Władimir Putin i Recep Tayyip Erdogan rozmawiali telefonicznie o sytuacji w Syrii
• Prezydenci Rosji i Turcji rozmawiali telefonicznie o kryzysie syryjskim i metodach jego rozwiązania
• Władimir Putin i Recep Tayyip Erdogan uzgodnili, że będą kontynuować konsultacje w tej sprawie na szczeblu ministrów
Według komunikatu Kremla rozmowa ta była "konstruktywna" i dialog w sprawie Syrii będzie kontynuowany przez ministrów obrony i spraw zagranicznych, a ponadto służby bezpieczeństwa obu krajów będą koordynowały swe posunięcia dotyczące walki z międzynarodowym terroryzmem.
"Ankara respektuje integralność terytorialną Syrii"
Recep Tayyip Erdogan powiedział Władimirowi Putinowi, że "zaangażowanie Ankary w operację przeciw Państwu Islamskiemu jest dowodem na determinację, z jaką Turcja walczy ze zbrojnymi ugrupowaniami islamistów". Dodał też, że Ankara respektuje integralność terytorialną Syrii.

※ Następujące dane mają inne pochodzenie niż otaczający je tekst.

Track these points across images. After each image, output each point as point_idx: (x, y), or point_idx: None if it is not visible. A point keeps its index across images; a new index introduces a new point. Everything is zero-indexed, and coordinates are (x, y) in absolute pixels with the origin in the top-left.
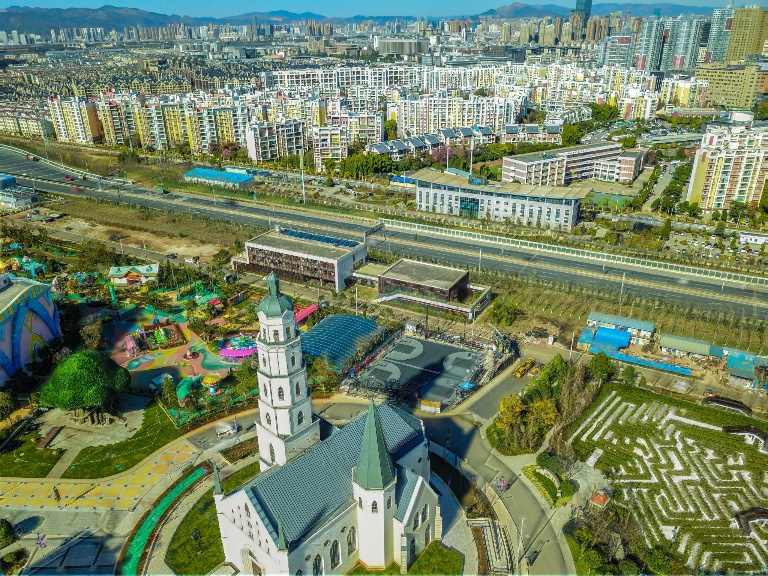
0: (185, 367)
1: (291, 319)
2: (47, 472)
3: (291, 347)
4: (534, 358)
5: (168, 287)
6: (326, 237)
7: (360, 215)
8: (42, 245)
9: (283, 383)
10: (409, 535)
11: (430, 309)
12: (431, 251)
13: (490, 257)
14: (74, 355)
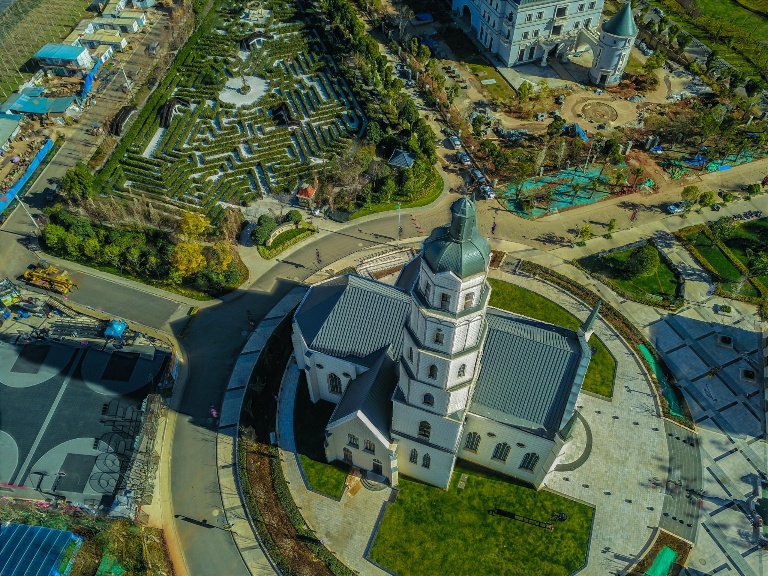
0: None
1: None
2: None
3: None
4: (12, 277)
5: None
6: None
7: None
8: None
9: None
10: None
11: None
12: None
13: None
14: None
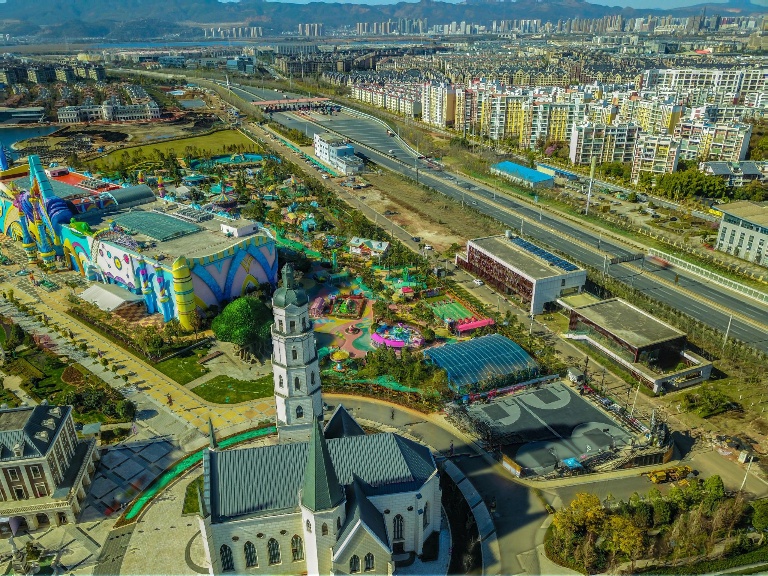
0: (340, 339)
1: (297, 314)
2: (187, 382)
3: (292, 341)
4: (700, 469)
5: (387, 265)
6: (549, 253)
7: (637, 240)
8: (331, 207)
9: (282, 372)
10: (342, 574)
11: (614, 364)
12: (687, 300)
13: (762, 328)
14: (241, 298)
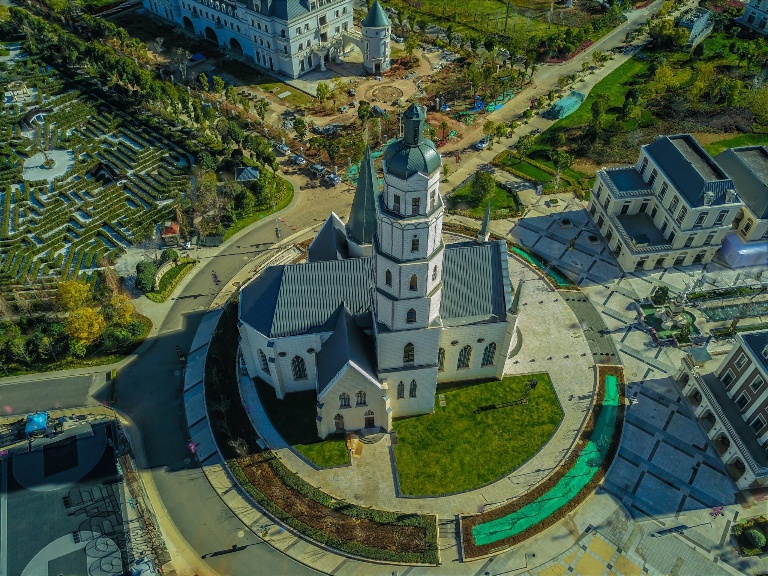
0: None
1: None
2: None
3: None
4: None
5: None
6: None
7: None
8: None
9: None
10: None
11: None
12: None
13: None
14: None
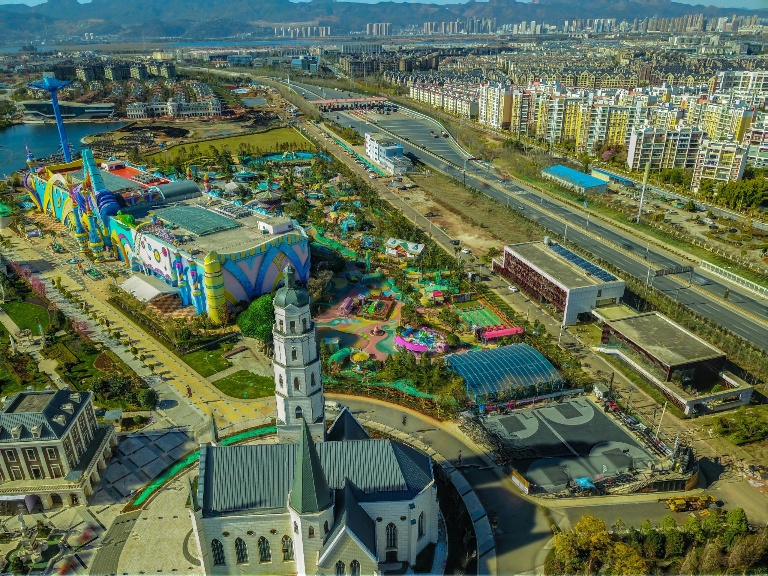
0: (364, 340)
1: (297, 315)
2: (209, 375)
3: (292, 341)
4: (726, 500)
5: None
6: (588, 262)
7: (690, 251)
8: (373, 207)
9: (282, 372)
10: None
11: (646, 381)
12: (736, 318)
13: None
14: (266, 295)
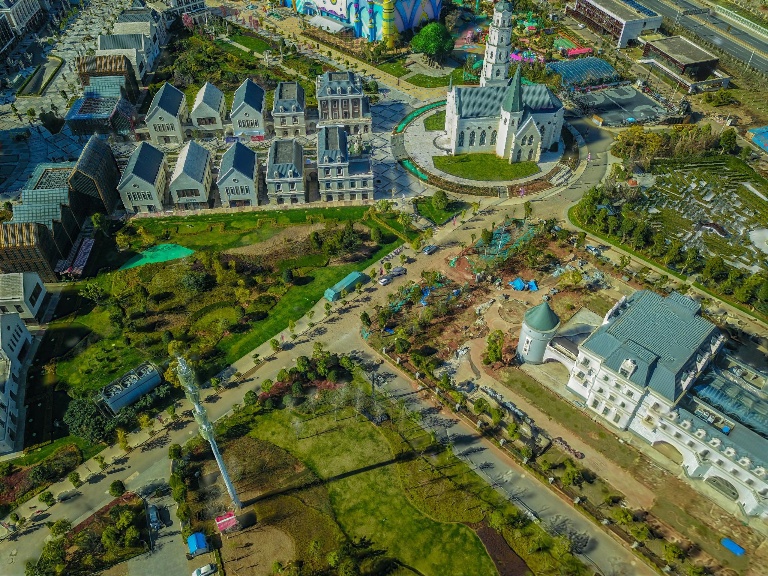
0: None
1: (507, 16)
2: (400, 76)
3: (503, 31)
4: None
5: (514, 11)
6: (638, 4)
7: None
8: None
9: (494, 49)
10: (518, 145)
11: (668, 77)
12: (731, 44)
13: None
14: (432, 23)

Źródła w kancelarii Erdogana poinformowały media, że prezydenci omawiali również relacje między ich krajami oraz kwestie dotyczące Bliskiego Wschodu.
"Tarcza Eufratu"
Putin i Erdogan rozmawiali też o ataku syryjskiego lotnictwa, w którym w nocy ze środy na czwartek zginęło trzech tureckich żołnierzy. Były to prawdopodobnie pierwsze tureckie ofiary syryjskich sił rządowych.
W czwartek premier Turcji Binali Yildirim powiedział, że Ankara podejmie działania odwetowe w związku ze śmiercią tych żołnierzy.
Pod koniec sierpnia siły tureckie rozpoczęły operację o kryptonimie "Tarcza Eufratu", której celem jest oczyszczenie obszarów przy południowej granicy Turcji z bojowników Państwa Islamskiego oraz uniemożliwienie kurdyjskim bojownikom, wspieranym przez USA, zdobywanie nowych terenów w Syrii.